Proteas skipper Dane van Niekerk talks to her teammates. Photo: Frikkie Kapp/BackpagePix

JOHANNESBURG - Dane van Niekerk was having a bad day with the ball in a primary school game when her dad recommended she try spin.

“The bowling wasn’t going well so I tried it and the ball came out as a ‘leggie’ which is unusual because you’re naturally inclined to bowling ‘offies’. Anyway it landed, my dad was ecstatic,” smiled Van Niekerk. “I have to take my hat off to my parents, they sacrificed a lot for me to be the leg-spinner and cricketer I am. I’m glad he saw the potential and went with it.”

Van Niekerk made her international debut as a 16-year-old in a World Cup match in Newcastle, Australia in 2009 picking up one wicket in a narrow loss to the West Indies in which South Africa scrapped hard in defence of a poor total of 116.

Fast forward eight years and the shy teenager has been replaced by an accomplished, hugely respected, still young all-rounder, with a better hairdo and who now, captains her country.

“I just want to be the first South African team to win the World Cup, you go to the World Cup to win, you don’t go there to compete, you don’t go there to be in the top four, you want to go and win. I don’t want it to be about me to be honest ... it will be about my team, they way they’ve played, trained and performed.”

Van Niekerk took over the national captaincy from Mignon du Preez in June last year. She had surprised Cricket SA’s officialdom with her poise and plans for the team and her forthright manner is something the rest of the players have grown to appreciate about her, even though she’s still relatively new in the position.

“I’m quite a tough person, I wear my heart on my sleeve, the girls know that. They are very receptive and very accepting of it. I’m fiery. I’ve spoken with the girls about that because you don’t want my fieriness to come across as aggressive or angry. But they know where I’m coming from,” she explained.

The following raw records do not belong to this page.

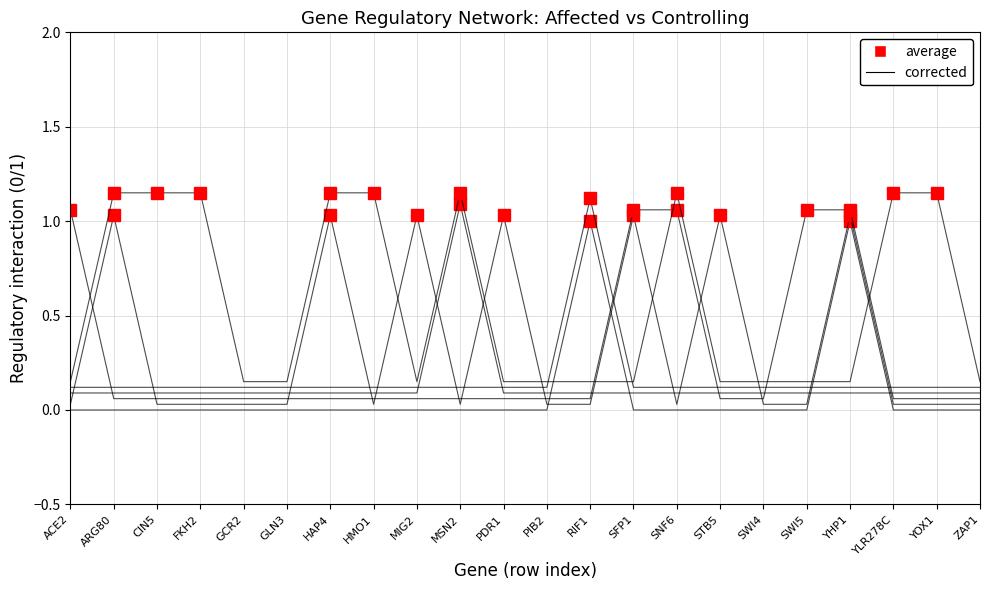

What is the label of the 3rd point from the left?

CIN5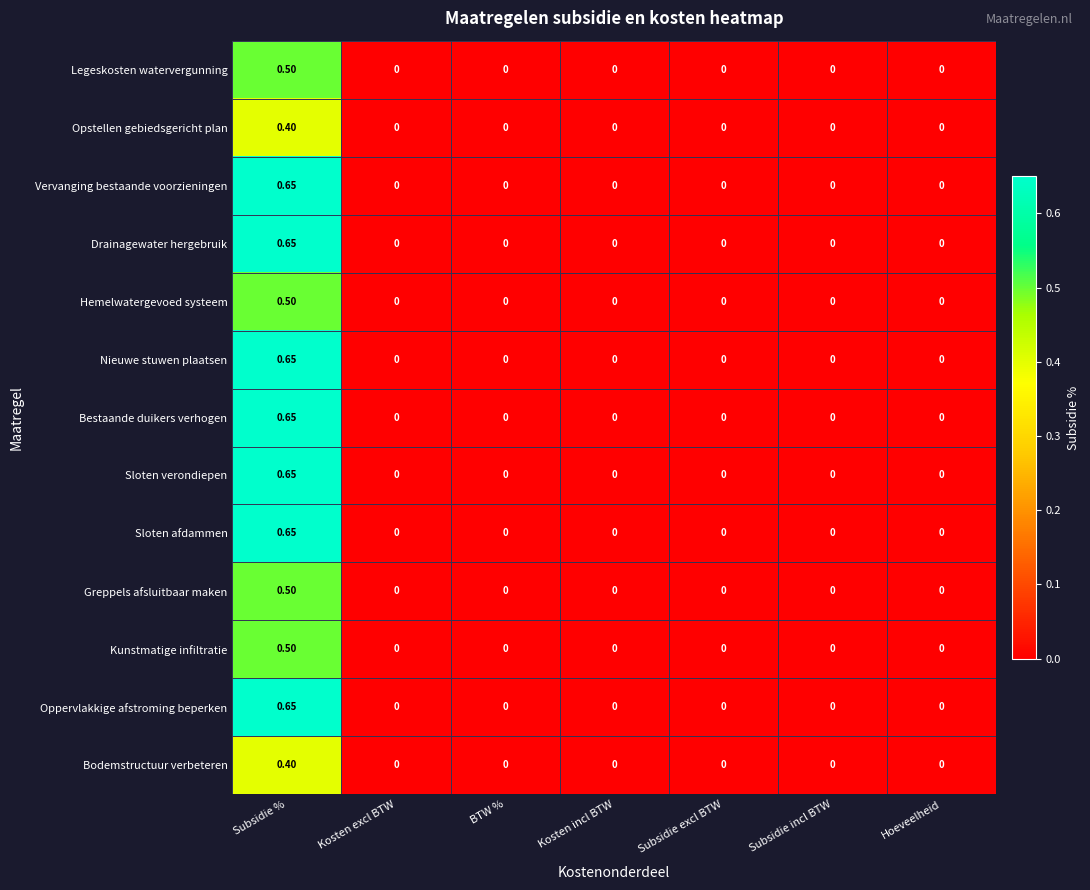

Which category has the highest value in the Sloten verondiepen series?

Subsidie %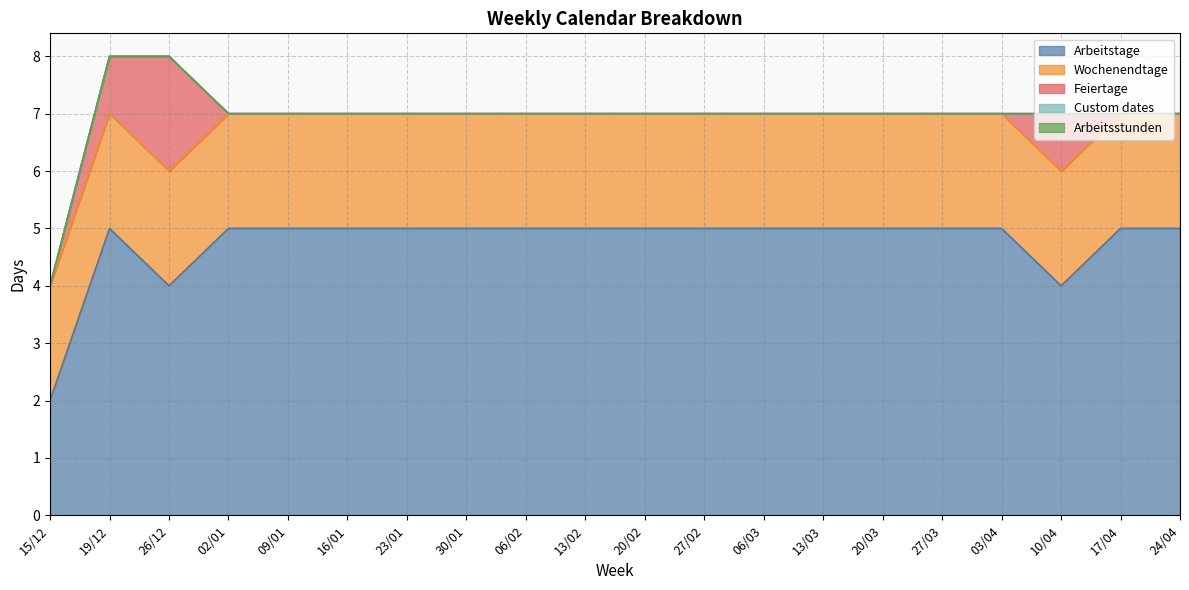

What is the value of the Arbeitstage point at the 3rd from the left?

4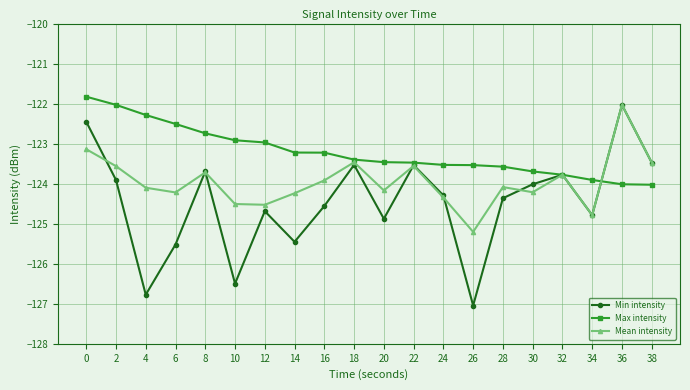

How many data points does each series have?

20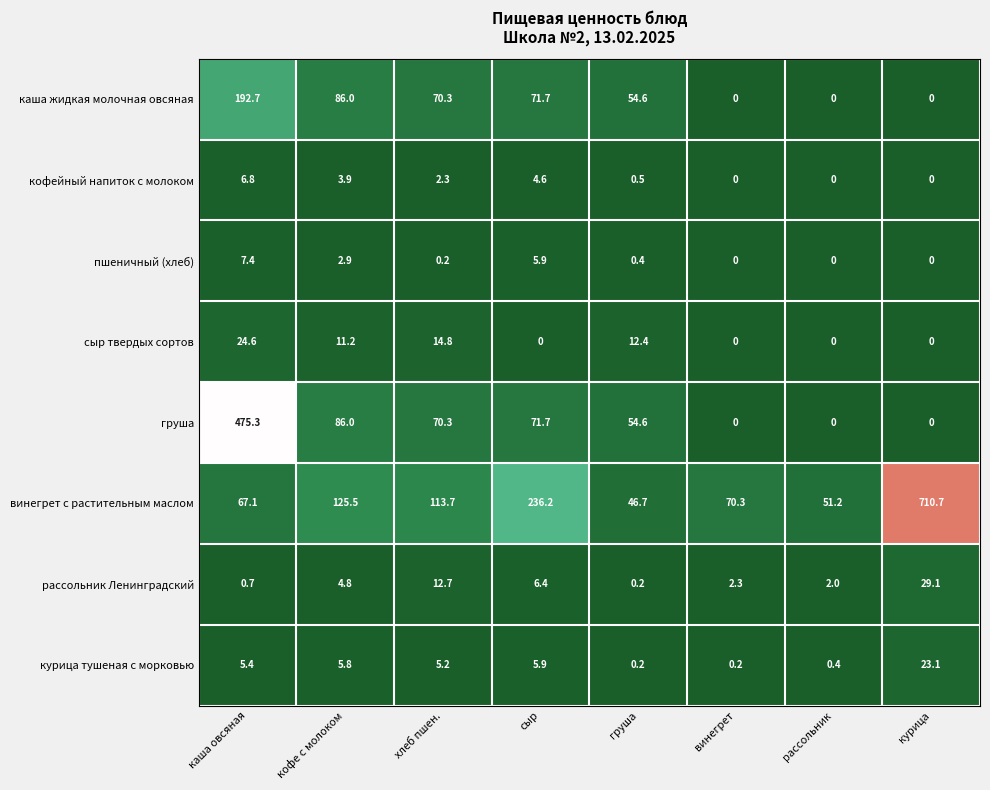

List the series in order of their peak value, lowest first.

кофейный напиток с молоком, пшеничный (хлеб), курица тушеная с морковью, сыр твердых сортов, рассольник Ленинградский, каша жидкая молочная овсяная, груша, винегрет с растительным маслом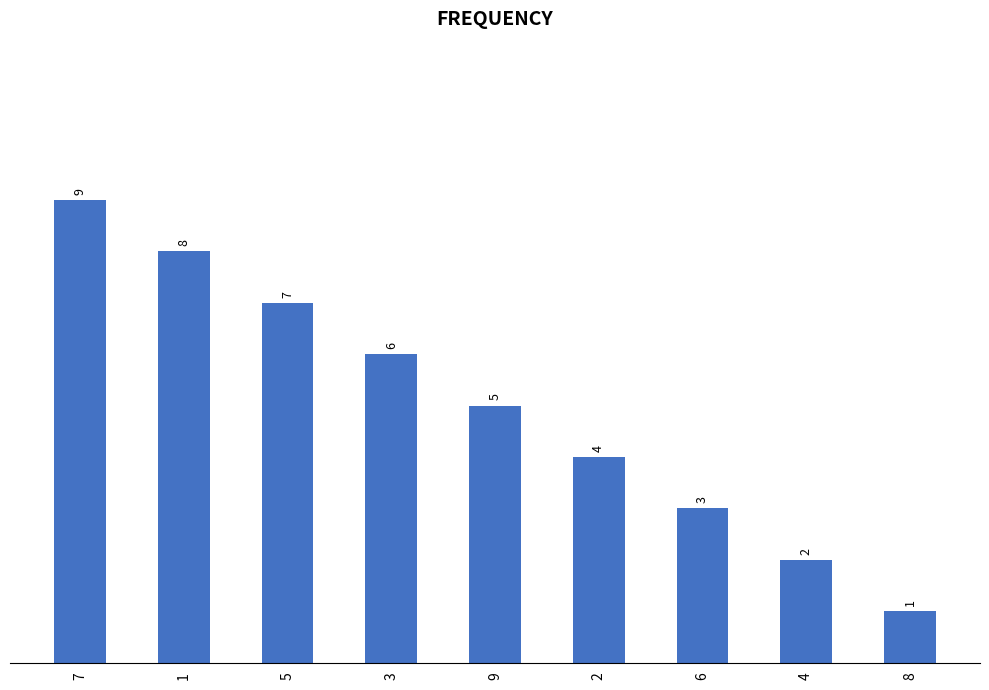

What position from the right is 4?

2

“I want to win every game of cricket, I know it’s not always possible, it’s not easy. The nice thing about my team is they are accepting of the way I am, my personality, so far it’s been working, and hopefully it works for a few years to come.”

It helps that along with Marizanne Kapp, Van Niekerk is arguably the best player in the national team.

She’s one of three South African players ranked among the top 10 all-rounders in the women’s game by the ICC and her standing as one of the best players in the world is further underscored by her earning contracts to play in the Women’s T20 Super League in England and the Women’s Big Bash in Australia.

The exposure in those two competitions has proved valuable to not just her personal development, but that of her South African teammates, who haven’t had the opportunity to play in those competitions. “The thing is you learn other things and play with some of the best players in the world you learn what they do, bring it home and try and integrate that. It’s closing the gap (in the women’s game).”

By helping to elevate her own and her team’s game particularly in the last 18 months, Van Niekerk’s side go into this year’s World Cup in a much better mental space than previously. Whereas once upon a time there was happiness just in being at the tournament, now there’s a genuine desire to make a lasting impression.

“We’ve beaten some of the best sides in the world. In the past we never really competed with them, but now with the team we have and the skill we have, (opponents) see us as a team that can win this World Cup,” said Van Niekerk.

That change in mentality is largely down to Cricket SA taking the women’s team more seriously, while the impact of sponsors Momentum is something all the players appreciate deeply. 

“At the end of the day, the team wouldn’t be professional (without that support). And that mindset change - that ‘I can concentrate on cricket’ - it took our skills to the next level and our performances have shown that. We’ve got players ranked among the top 10 batters, we have the No 1 bowler (Kapp) and because that’s happening, the world is seeing that we are a team that can beat any other team on any day.”